• **Problem description**:
Among the lines of this listing, count those that include "none" and state the count by itself.

Supplied material START

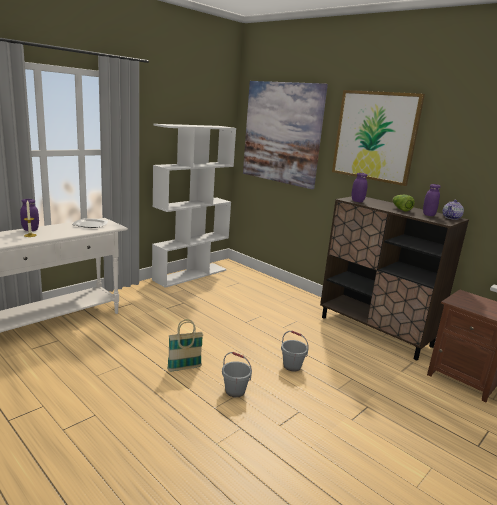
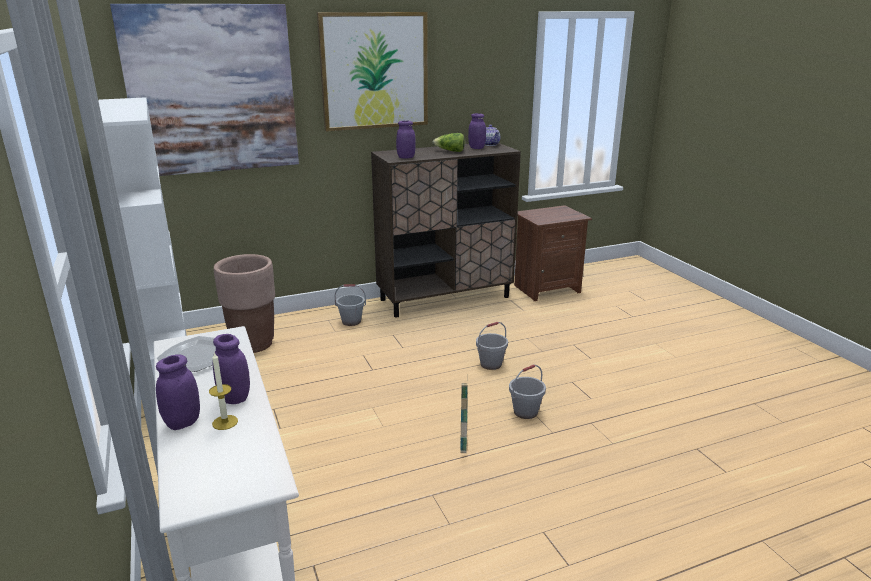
camera: 65 degrees left, 5 degrees up
none -> purple jar [213,334,250,404]
none -> brown planter [214,254,275,353]
none -> grey bucket [335,284,366,326]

Supplied material END

• **Output**:
3